Write out every line of the records below word for word, keeping the same line breaks, spelling, and punctuation.
Top of Provided records
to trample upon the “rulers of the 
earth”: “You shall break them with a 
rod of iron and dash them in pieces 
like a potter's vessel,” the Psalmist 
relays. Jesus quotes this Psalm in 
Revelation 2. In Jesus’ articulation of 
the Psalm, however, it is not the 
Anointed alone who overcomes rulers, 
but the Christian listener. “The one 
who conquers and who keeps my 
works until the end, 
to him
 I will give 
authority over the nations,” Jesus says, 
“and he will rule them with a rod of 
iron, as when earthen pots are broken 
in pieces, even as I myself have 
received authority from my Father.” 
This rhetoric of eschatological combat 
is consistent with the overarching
Bottom of Provided records
Result for this task:
to trample upon the “rulers of the 
earth”: “You shall break them with a 
rod of iron and dash them in pieces 
like a potter's vessel,” the Psalmist 
relays. Jesus quotes this Psalm in 
Revelation 2. In Jesus’ articulation of 
the Psalm, however, it is not the 
Anointed alone who overcomes rulers, 
but the Christian listener. “The one 
who conquers and who keeps my 
works until the end, 
to him
 I will give 
authority over the nations,” Jesus says, 
“and he will rule them with a rod of 
iron, as when earthen pots are broken 
in pieces, even as I myself have 
received authority from my Father.” 
This rhetoric of eschatological combat 
is consistent with the overarching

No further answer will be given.